“Vitamins” by Cello: Because Be a Good Girl no Longer Fits in a Pill


“Vitamins,” the debut by London artist Cello, begins with a daily litany that many women know by heart: “I’ll do the homework… I’ll be a good girl… I’ll clean the house… I’ll do your therapy… I’ll do the workout…”. With soft submission, these lines describe a person who has been fulfilling a contract for years that she never signed. And when Cello asks, “Why don’t you give them to me?”, it becomes clear – this is no longer about supplements. It’s about recognition. About autonomy. About that invisible debt that is almost never repaid.

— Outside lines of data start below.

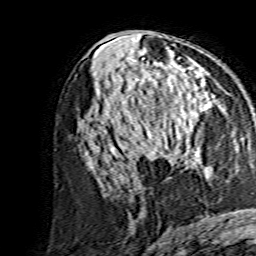
Breast MRI, one axial slice. Position 77 of 134 along the scan axis. Cropped to one breast. Dynamic contrast-enhanced series, time point 2 of 7 at this slice position (early post-contrast). 1.5 T. TE 3.6 ms, TR 7.3 ms. 1.2 mm slice thickness. 256 × 256 image matrix, field of view 135 × 135 mm. Female patient.
Annotated regions visible in this slice (semi-automatically segmented with operator editing):
- enhancing-tissue mask used for the functional tumour volume (all voxels passing the contrast-enhancement thresholds inside the analysis volume; usually the tumour): box from (x=140, y=91) to (x=203, y=155) px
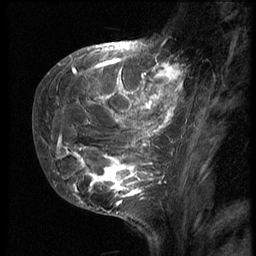
Breast MRI (dynamic contrast-enhanced), one sagittal slice; slice 17 of 62 in the series (ordered by position); 3 images stored at this slice position (order not interpretable as contrast timing); 1.5 T; TE 4.2 ms, TR 9 ms; 2.5 mm slice thickness; 256 × 256 image matrix. Female patient, age 28 years. Case-level facts recorded for this patient, not image findings: setting: breast cancer imaged before/during neoadjuvant chemotherapy.
Annotated regions visible in this slice (semi-automatic segmentation, software-assisted and operator-edited):
- analysis volume of interest (the breast-tissue region the enhancement analysis was run in; not a lesion): bounding box (x1, y1, x2, y2) in pixels: (42, 51, 192, 207)
- tumour enhancement mask (voxels above the 140 % enhancement threshold inside the analysis volume of interest): (55, 58, 184, 205)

What grips most in “Vitamins” is the choice of intonation. Cello works with humor – soft and barely noticeable. On the surface, it doesn’t touch anyone, but linger for a second longer – and it begins to hurt in a very specific way. Her chorus – “Vitamins, vitamins, yeah yeah” – sounds like a pharmacy advertisement taken to the point of absurdity. A song about invisible labor – emotional, domestic, aesthetic, therapeutic – which the market returns in neat packaging called “self-care.” The irony here is precise and slightly unsettling. And one more important detail. The name Cello is no coincidence: she studied the cello at the Junior Royal College of Music in London before sharply changing trajectory and moving into minimalist post-punk. Her classical past does not decorate the song – it holds it from within. Every repetition here is meaningful, and every pause has weight. Chamber dramaturgy disguised as post-punk.

Vitamins” is the debut single and a harbinger of the upcoming album “Kung Fu Disco.” And if this is the aperitif, I’m staying for dinner.